Basically, Dumbledore seems to be of the belief that women are flowers. The best of women are these demure, selfless, brave women who sacrifice themselves for their children. Yikes, Dumbledore.
Merope’s the really bad one though. Merope’s tale is how she drugged and raped a defenseless muggle for months and then he escaped. Dumbledore spins it into this Victorian tale of woe where Tom Riddle Sr. THE KIDNAPPED RAPE VICTIM is the asshole here who abandoned Merope to the merciless cold world. How dare he. 
It’s very clear that Dumbledore doesn’t see Merope, or women in general, as people. Instead these weird Victorian ideals who can be tragic victims of circumstance.
As for the classism.
While Dumbledore’s very against the pureblood culture we see in the Malfoys a lot of his treatment of Tom Riddle feels very... classist. The big one, which is a little tangential but I say it counts, is Dumbledore’s theory that children of rape are incapable of love. Granted, he’s saying this while convincing Harry to kill himself for the good of the cause and there is a real world parallel in that alcohol/drugs while pregnant is a very bad idea that can lead to extreme mental and physical health disorders. That said, we’re talking love potions at conception, and it always read more as “rape babies” vs. specific drugs. And that is... just yikes on so many levels.

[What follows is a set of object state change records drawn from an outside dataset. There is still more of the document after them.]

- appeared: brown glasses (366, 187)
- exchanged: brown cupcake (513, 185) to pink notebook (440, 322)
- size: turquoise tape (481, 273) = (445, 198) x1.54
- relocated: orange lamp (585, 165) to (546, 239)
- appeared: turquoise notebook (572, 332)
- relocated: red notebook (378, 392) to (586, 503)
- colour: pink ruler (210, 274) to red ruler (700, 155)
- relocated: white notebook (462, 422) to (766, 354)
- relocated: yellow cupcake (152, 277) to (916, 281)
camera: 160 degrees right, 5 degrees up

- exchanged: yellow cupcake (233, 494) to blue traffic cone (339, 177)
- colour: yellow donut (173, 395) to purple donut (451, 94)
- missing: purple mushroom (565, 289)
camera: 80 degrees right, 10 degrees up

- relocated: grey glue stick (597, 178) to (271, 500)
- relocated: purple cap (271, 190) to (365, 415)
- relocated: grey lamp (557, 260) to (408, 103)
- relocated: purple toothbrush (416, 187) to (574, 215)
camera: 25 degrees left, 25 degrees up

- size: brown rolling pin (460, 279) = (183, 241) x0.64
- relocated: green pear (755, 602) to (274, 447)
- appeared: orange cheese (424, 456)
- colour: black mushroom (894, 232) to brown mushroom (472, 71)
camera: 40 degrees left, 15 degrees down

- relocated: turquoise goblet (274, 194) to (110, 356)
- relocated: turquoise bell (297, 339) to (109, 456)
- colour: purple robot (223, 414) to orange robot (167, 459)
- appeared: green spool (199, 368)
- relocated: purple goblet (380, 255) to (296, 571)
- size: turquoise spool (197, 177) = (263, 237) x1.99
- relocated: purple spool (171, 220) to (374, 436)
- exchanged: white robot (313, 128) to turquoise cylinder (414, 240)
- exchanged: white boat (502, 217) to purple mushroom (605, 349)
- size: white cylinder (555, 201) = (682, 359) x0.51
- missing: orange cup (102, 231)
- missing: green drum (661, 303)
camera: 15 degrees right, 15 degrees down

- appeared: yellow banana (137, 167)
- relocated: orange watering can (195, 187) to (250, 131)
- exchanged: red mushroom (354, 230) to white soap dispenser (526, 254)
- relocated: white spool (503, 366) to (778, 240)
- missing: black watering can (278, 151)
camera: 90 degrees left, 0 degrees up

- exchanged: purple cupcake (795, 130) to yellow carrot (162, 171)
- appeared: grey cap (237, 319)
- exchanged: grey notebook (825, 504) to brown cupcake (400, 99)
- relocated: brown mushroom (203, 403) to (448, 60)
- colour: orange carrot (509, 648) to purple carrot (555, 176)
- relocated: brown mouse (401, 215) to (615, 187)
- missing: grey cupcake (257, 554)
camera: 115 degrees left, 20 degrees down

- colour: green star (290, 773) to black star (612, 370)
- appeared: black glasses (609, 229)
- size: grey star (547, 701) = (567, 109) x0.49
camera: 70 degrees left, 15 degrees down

Now, do I agree with manipulative Dumbledore we see in many fics? No, because Dumbledore’s not that stupid.
He doesn’t need to borrow money from Harry’s vault, he doesn’t need to pay off Hermione and Ron to be Harry’s friends, he doesn’t need to choose Harry’s friends for him, he doesn’t need to manipulate Harry’s memories directly. He doesn’t need to do any of this because he got what he wanted just fine in canon.
Dumbledore is one of the smartest characters in canon, far smarter than Harry, and he doesn’t have to stoop to such outrageous schemes to get what he wants. Poorly concealed smear campaigns convincing Harry to commit suicide are more than enough.